About this task
The material below should be copied line for line, please, with pictures omitted.

Excerpted records
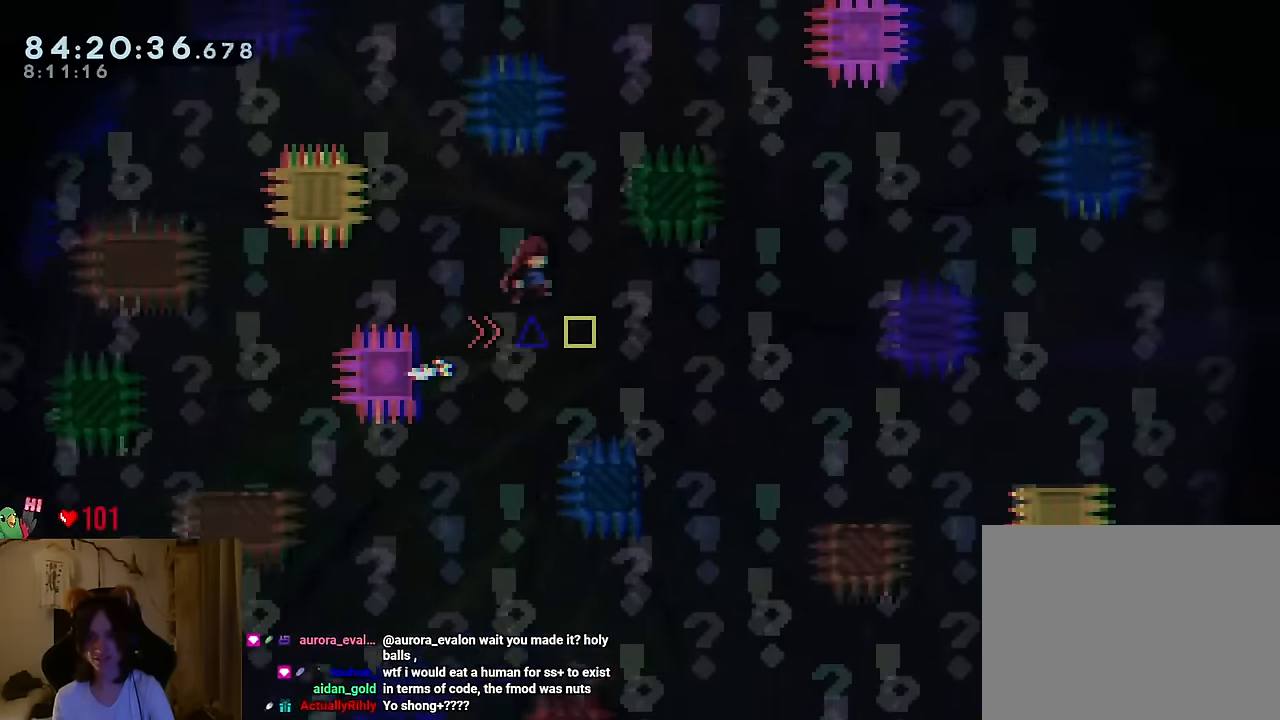
{"buttons": [], "left_stick": "left", "right_stick": "center", "events": [[67, "B", "up"], [367, "left_stick", "center"], [500, "left_stick", "left"]]}
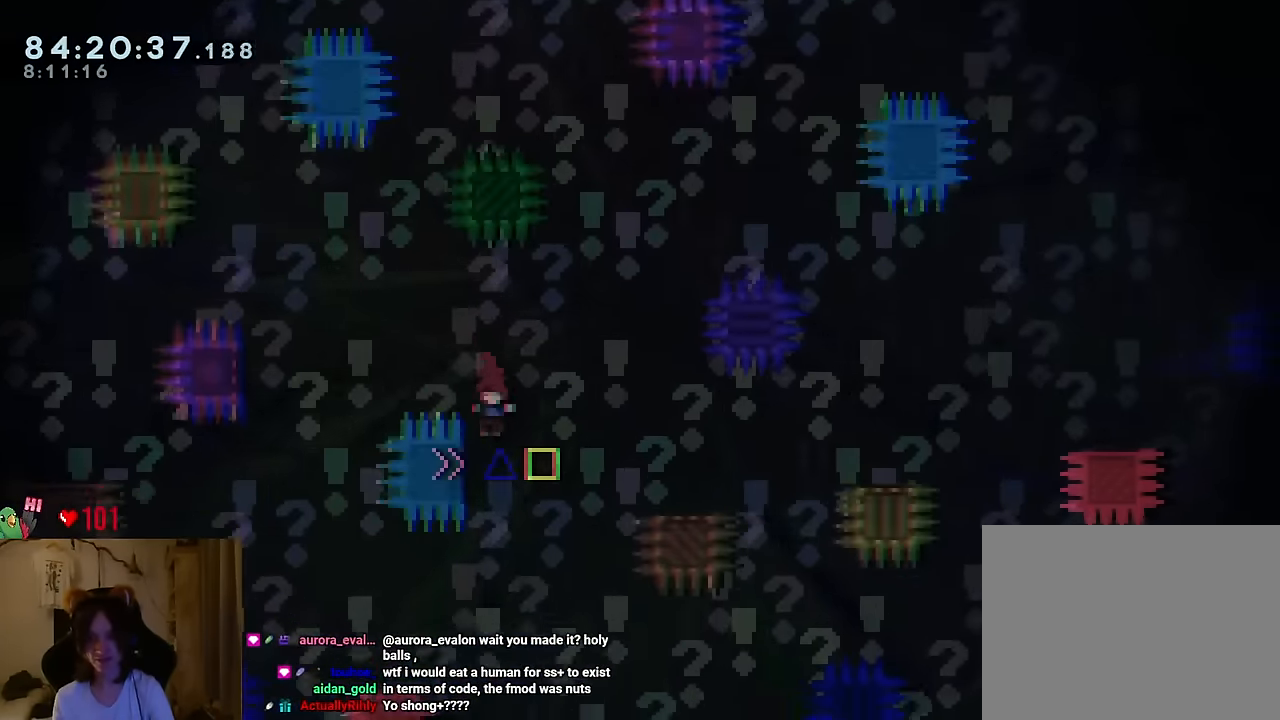
{"buttons": [], "left_stick": "right", "right_stick": "center", "events": [[101, "B", "down"], [151, "left_stick", "right"], [334, "B", "up"]]}
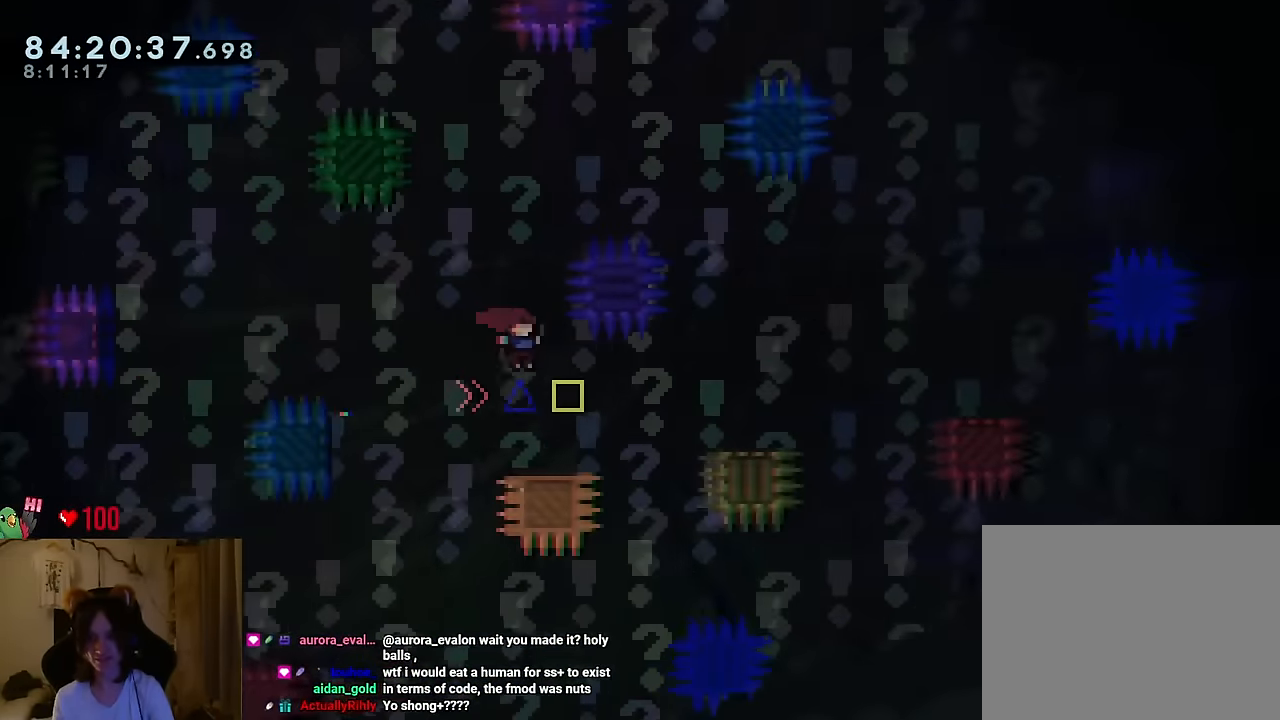
{"buttons": [], "left_stick": "right", "right_stick": "center", "events": []}
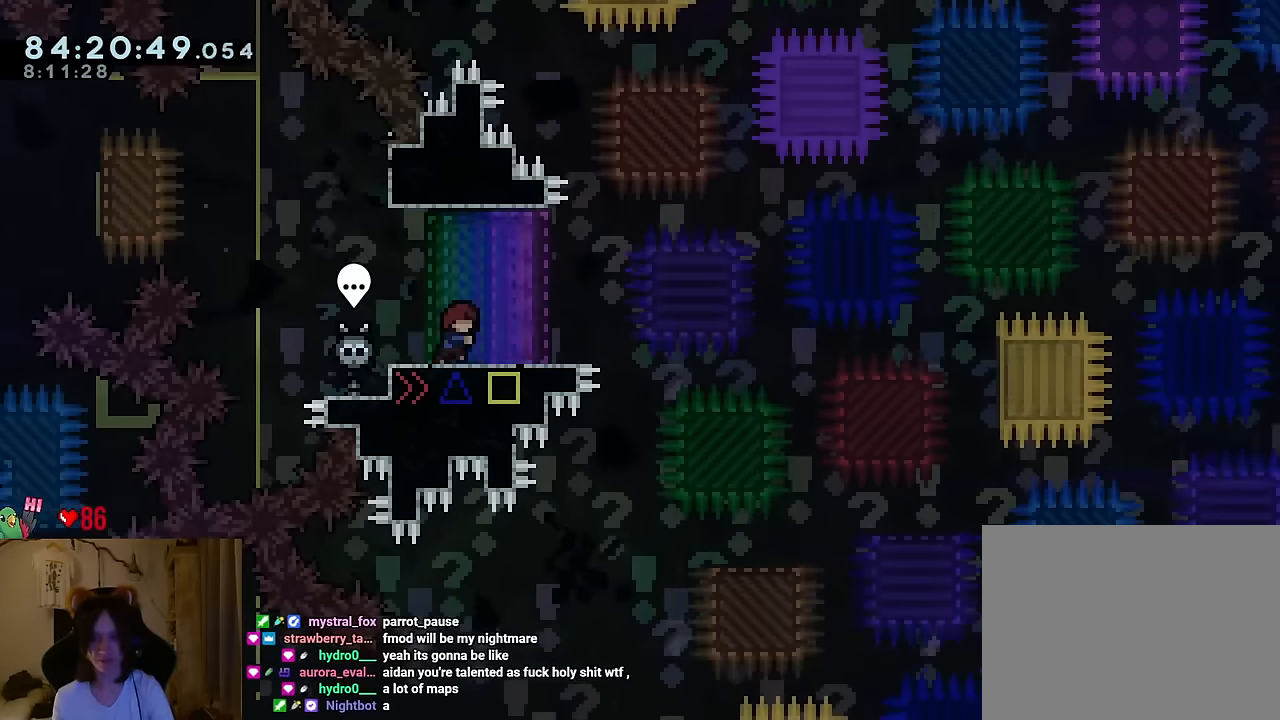
{"buttons": [], "left_stick": "right", "right_stick": "center", "events": []}
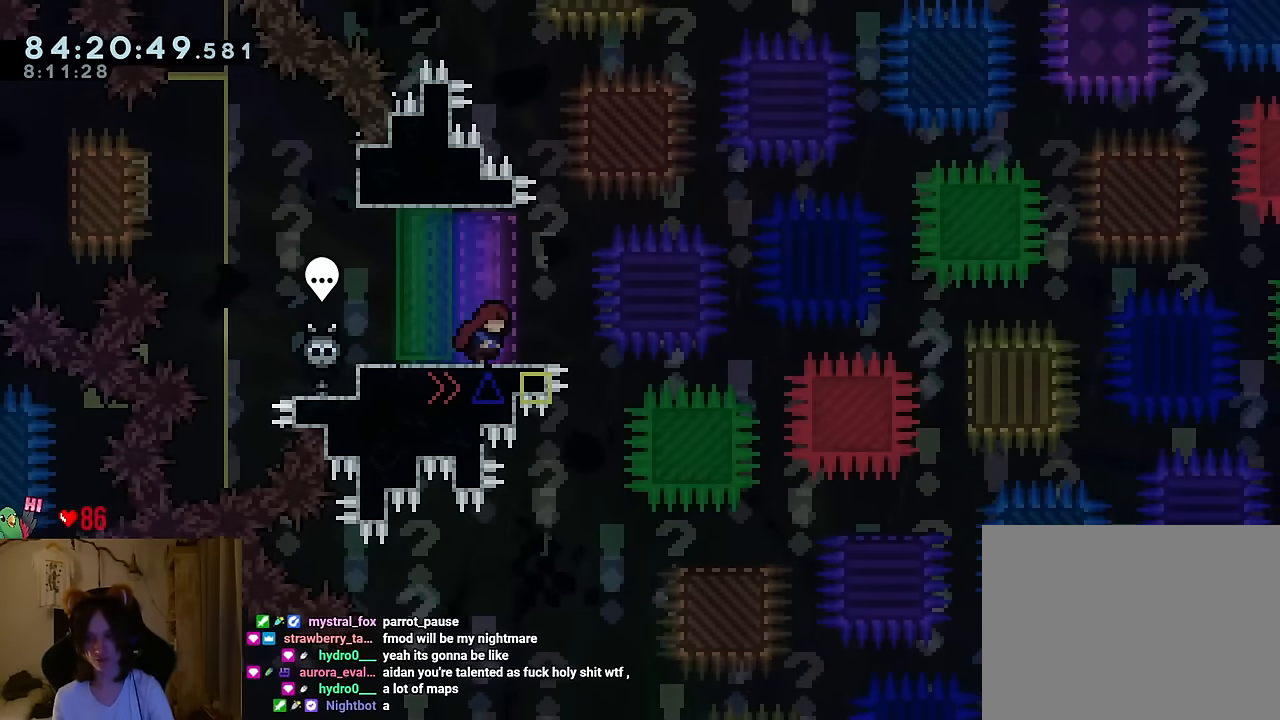
{"buttons": [], "left_stick": "right", "right_stick": "center", "events": []}
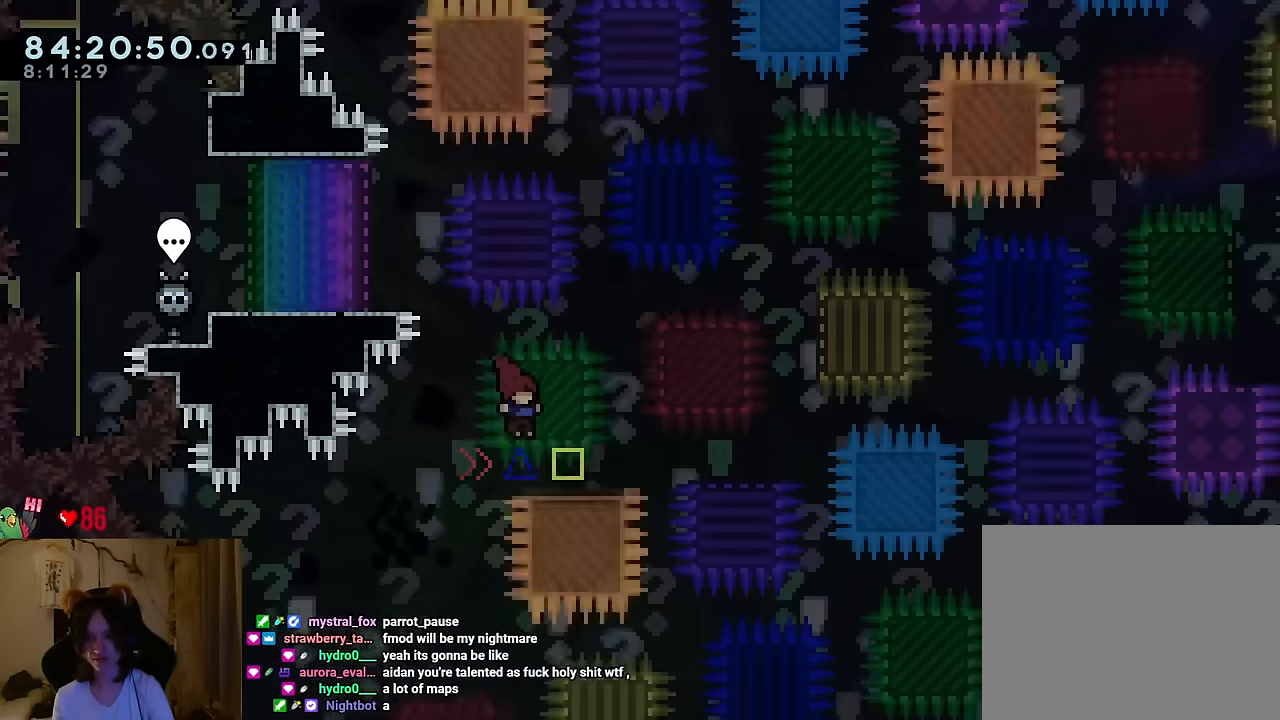
{"buttons": [], "left_stick": "right", "right_stick": "center", "events": [[150, "B", "down"], [267, "B", "up"]]}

Exercise result
{"buttons": [], "left_stick": "left", "right_stick": "center", "events": [[67, "B", "up"], [367, "left_stick", "center"], [500, "left_stick", "left"]]}
{"buttons": [], "left_stick": "right", "right_stick": "center", "events": [[101, "B", "down"], [151, "left_stick", "right"], [334, "B", "up"]]}
{"buttons": [], "left_stick": "right", "right_stick": "center", "events": []}
{"buttons": [], "left_stick": "right", "right_stick": "center", "events": []}
{"buttons": [], "left_stick": "right", "right_stick": "center", "events": []}
{"buttons": [], "left_stick": "right", "right_stick": "center", "events": [[150, "B", "down"], [267, "B", "up"]]}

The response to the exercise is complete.